One change came from our high street, where an award-winning restaurateur has been forced to raise his prices because the cost of ingredients is sharply climbing as his suppliers relocate to Europe. He fears that diners will not pay the increases, but he won’t survive if they don’t. Another guest works for a company shifting its London office to Holland this spring, so she’s being made redundant. Others are taking up European residence before the end of the year to avoid similar problems. I’m sure the pattern is being repeated across the country, but here it feels hyper-condensed and happening fast.
Mortgages, loans, retirement plans, property sales and travel have all been directly affected by ‘Brexit Uncertainty’ – a euphemism companies often cynically use to cover cutbacks and re-organisation. It’s the buzz-phrase that can be used to hike prices, cost-cut and downsize.
This shakeout is now well underway. Our own personal plans have been radically curtailed in the last two months, so the challenge is to develop alternatives. Friends running companies in the arts and entertainment industries are paralysed until clear guidelines are announced; many won’t survive.

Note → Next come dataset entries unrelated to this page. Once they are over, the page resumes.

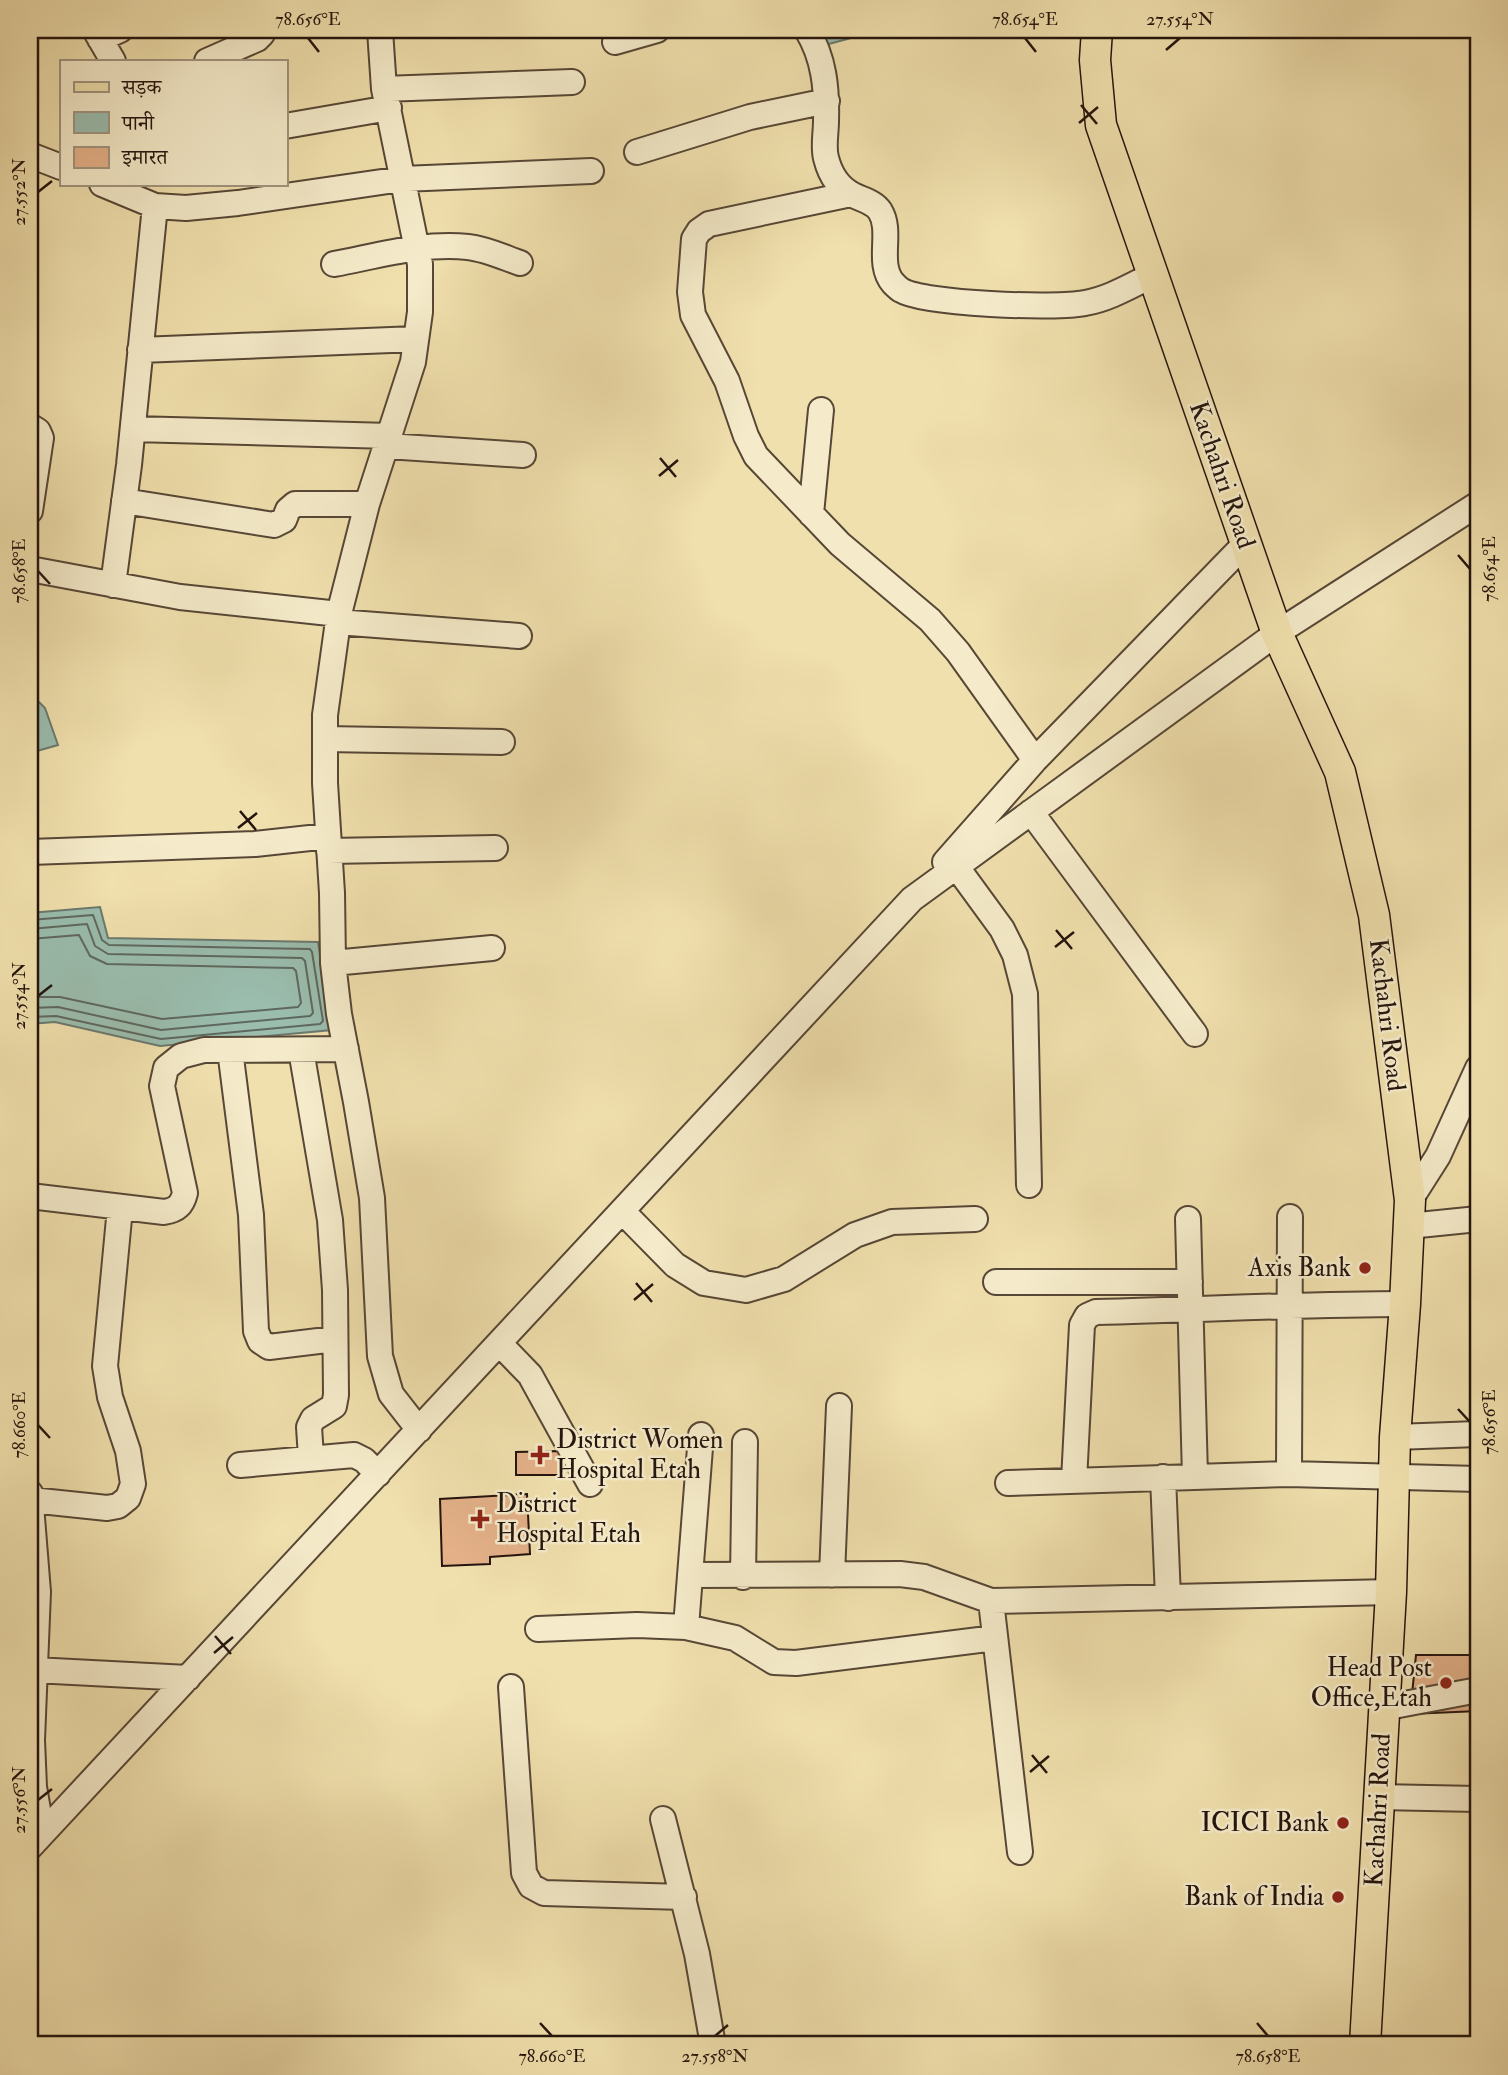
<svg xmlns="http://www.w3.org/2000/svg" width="1508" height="2075" viewBox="0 0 1508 2075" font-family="'IM FELL Double Pica','Noto Serif Devanagari',serif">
<rect width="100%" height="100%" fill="#f0e0ad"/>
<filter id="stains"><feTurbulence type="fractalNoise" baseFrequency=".00286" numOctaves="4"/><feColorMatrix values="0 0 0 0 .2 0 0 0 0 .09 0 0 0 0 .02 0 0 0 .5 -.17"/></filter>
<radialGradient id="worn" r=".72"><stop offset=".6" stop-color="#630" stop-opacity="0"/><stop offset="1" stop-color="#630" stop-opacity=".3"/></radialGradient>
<!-- water -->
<path fill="#9abdae" stroke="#6b796e" stroke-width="2" d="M820,30h61l-56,15z
M30,693l15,15 13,37 -28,8z
M100,907l8,31 210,4 14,88 -172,16 -105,-24 -25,2v-111z"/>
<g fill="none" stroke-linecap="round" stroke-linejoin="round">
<!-- shore -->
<path stroke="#5f685e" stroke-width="2" d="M30,920l63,-5 9,25 7,5 201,4 2,3 11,69 -3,3 -159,15 -105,-23 -26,1
M30,929l57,-5 8,22 13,8 194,4 3,3 8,52 -3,3 -149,14 -103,-23 -28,1
M30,939l49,-4 11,21 17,8 186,4 3,3 5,32 -3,4 -136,12 -102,-22h-30"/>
</g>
<!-- building -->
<path fill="#e4b189" stroke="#24140e" stroke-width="2" d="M561,1451v24h-45v-23z
M527,1494l3,60 -40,3v7l-48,2 -2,-67z
M1416,1655h62v56l-68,3z"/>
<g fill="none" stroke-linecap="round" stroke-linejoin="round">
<!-- minor casing -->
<g stroke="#574736" stroke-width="28">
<path id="minor" d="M95,30l18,31
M380,30l4,59 36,175v48l-7,50 -46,142 -28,110 -14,101v68l7,110 1,70 6,51 17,88 16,96 8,158 11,38 28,36
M807,30c17,28 20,58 19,91 0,12 -3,26 0,37 4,16 13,30 27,37 10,5 21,7 27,16 13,21 -4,52 13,72 1,1 6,6 8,7 22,14 156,19 184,13 24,-4 47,-18 68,-28
M100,39l20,-9
M615,42l42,-12
M207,61l50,-22 5,-5 1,-4
M384,89l188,-7
M285,126l104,-18
M637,152l113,-35 77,-16
M30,155l31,12
M102,184l53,22 31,2 52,-5 164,-24 189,-8
M851,194l-142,30 -10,7 -5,8 -4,53 3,23 34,66 19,55 10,20 84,88 90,76 28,32 77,108
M334,264c43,-8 90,-22 134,-17 18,2 35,10 52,16
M140,350l276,-11
M30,426l8,5 3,7 -11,73
M133,429l257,7
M387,446l136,9
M124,501l150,24 10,-5 4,-10 7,-6h72
M811,514l10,-104
M30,569l150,28 159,17
M113,585l16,-120 26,-259
M337,622l182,14
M325,739l177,3
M1031,812l164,222
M329,851l166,-3
M30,852l225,-8 73,-8
M945,862l90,-102 211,-217
M956,866l46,63 13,26 10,39 4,191
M333,963l159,-15
M230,1050l21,165 5,116 4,10 9,6 66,-8
M301,1050l29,170 5,70 1,105 -2,11 -21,13 -4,8 2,30
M30,1196l134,16c13,-2 18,-7 21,-19l-23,-107 4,-18 15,-12 23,-6 142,-1
M1410,1200l28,-44 40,-88
M622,1211l53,54 29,18 42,7 38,-11 71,-44 37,-13 83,-3
M1188,1219l7,257
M1409,1226l69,-7
M996,1282h194
M499,1343l31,32 60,109
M1395,1437l83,-3
M240,1465l114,-10 10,5 14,14
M1289,1474l1,-257
M1163,1477l5,121
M1074,1481l8,-156 5,-9 9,-4c103,-2 206,-8 309,-8
M1008,1483l281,-9 189,5
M30,1493l8,99 -6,148 2,47 8,46
M31,1500l76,8 11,-2 10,-8 5,-14 -5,-33 -18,-54 -5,-31 15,-158
M690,1575l210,-1 24,3 67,24 400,-9
M832,1575l7,-169
M743,1577l2,-135
M991,1601l29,251
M686,1627l15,-192
M538,1629l99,-4 49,2 49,11 39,24 22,1 199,-25
M34,1670l154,8
M511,1687l13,186 7,13 13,7 140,4
M1383,1708l95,-18
M1378,1797l100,2
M663,1819l34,135 16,91
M30,1847l882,-948 365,-266 201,-129"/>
</g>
<!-- major casing -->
<g stroke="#24140e" stroke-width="33">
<path id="major" d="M1097,30l-2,30 6,65 176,508 63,139 34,143 36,285 -5,104 -10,133 -4,155 -26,453"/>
</g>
<!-- minor -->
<use href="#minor" stroke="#f5ebca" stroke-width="24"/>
<!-- major -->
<use href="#major" stroke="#f0e0ad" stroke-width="30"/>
</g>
<!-- ticks -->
<path fill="none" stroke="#24140e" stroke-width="2.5" d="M308,38l11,14M1025,38l11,14M1166,50l14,-12M1081,105l16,19M1079,123l19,-16M38,192l14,-11M660,458l16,19M659,476l19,-16M1458,555l12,14M38,571l12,13M240,811l16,19M238,828l19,-15M1056,930l16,19M1055,947l19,-15M38,996l14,-11M636,1283l16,19M634,1300l19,-16M1458,1409l12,13M38,1425l12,13M215,1636l16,18M214,1653l19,-16M1032,1755l15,18M1030,1772l19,-16M38,1800l14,-11M540,2023l12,13M1257,2023l11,13M715,2036l13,-11"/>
<!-- markers -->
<g fill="#8f2418" stroke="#f5ebca" stroke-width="2.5">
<circle cx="1365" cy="1268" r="7"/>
<path d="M536.5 1444.5h7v7h7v7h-7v7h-7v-7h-7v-7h7z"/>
<path d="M476.5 1508.5h7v7h7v7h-7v7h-7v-7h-7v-7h7z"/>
<circle cx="1446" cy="1683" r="7"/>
<circle cx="1343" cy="1823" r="7"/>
<circle cx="1338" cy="1897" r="7"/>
</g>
<g text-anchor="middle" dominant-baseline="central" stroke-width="5" stroke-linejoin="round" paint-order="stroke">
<!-- street labels -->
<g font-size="26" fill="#24140e" stroke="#f5ebca">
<text transform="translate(1222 475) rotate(71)">Kachahri Road</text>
<text transform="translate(1387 1015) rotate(83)">Kachahri Road</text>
<text transform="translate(1378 1810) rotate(-87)">Kachahri Road</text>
</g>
<!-- poi labels -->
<g font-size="26" fill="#24140e" stroke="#f5ebca" text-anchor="end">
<text x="1351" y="1268">Axis Bank</text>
<text x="556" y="1440" text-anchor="start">District Women<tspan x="556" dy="30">Hospital Etah</tspan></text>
<text x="496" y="1504" text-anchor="start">District<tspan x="496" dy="30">Hospital Etah</tspan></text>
<text x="1432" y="1668">Head Post<tspan x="1432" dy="30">Office,Etah</tspan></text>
<text x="1329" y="1823">ICICI Bank</text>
<text x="1324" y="1897">Bank of India</text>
</g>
</g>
<!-- margin -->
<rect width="1508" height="2075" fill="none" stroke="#f0e0ad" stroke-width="77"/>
<!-- legend -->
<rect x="60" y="60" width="228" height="126" fill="#f5ebca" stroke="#a1957f" stroke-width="2"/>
<rect x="74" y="82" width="35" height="10" fill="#f0e0ad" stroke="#a1957f" stroke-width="2"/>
<text x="122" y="94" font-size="21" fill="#24140e">सड़क</text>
<rect x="74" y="112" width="35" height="21" fill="#9abdae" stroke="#a1957f" stroke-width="2"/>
<text x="122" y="130" font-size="21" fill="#24140e">पानी</text>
<rect x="74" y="147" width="35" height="21" fill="#e4b189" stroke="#a1957f" stroke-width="2"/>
<text x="122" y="164" font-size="21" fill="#24140e">इमारत</text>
<rect x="38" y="38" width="1432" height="1998" fill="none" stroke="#24140e" stroke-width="2.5"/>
<g font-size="18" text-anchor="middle" fill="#24140e">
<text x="308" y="25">78.656°E</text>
<text x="1025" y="25">78.654°E</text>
<text x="1180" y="25">27.554°N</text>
<text transform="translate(19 192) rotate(-90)" y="6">27.552°N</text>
<text transform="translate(1489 569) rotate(-90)" y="6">78.654°E</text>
<text transform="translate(19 571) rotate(-90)" y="6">78.658°E</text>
<text transform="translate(19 996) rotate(-90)" y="6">27.554°N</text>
<text transform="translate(1489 1422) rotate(-90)" y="6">78.656°E</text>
<text transform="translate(19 1425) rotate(-90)" y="6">78.660°E</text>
<text transform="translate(19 1800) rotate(-90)" y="6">27.556°N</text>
<text x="552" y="2062">78.660°E</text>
<text x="715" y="2062">27.558°N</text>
<text x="1268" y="2062">78.658°E</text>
</g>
<rect width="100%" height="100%" filter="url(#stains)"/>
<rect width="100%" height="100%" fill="url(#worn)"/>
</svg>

How do you plan when there are no rules in place for your trading plans?
As late as the end of 2015, only 1% of UK voters even thought the EU was an issue, before it was turned into a protest vote against the longest period of austerity in our history. Now it’s time to rebuild friendships and find ways of conducting business positively. First we must remove labels like ‘Remain’ and ‘Leave’, and concentrate on a new challenge – getting rid of another divisive term – ‘Brexit Uncertainty’.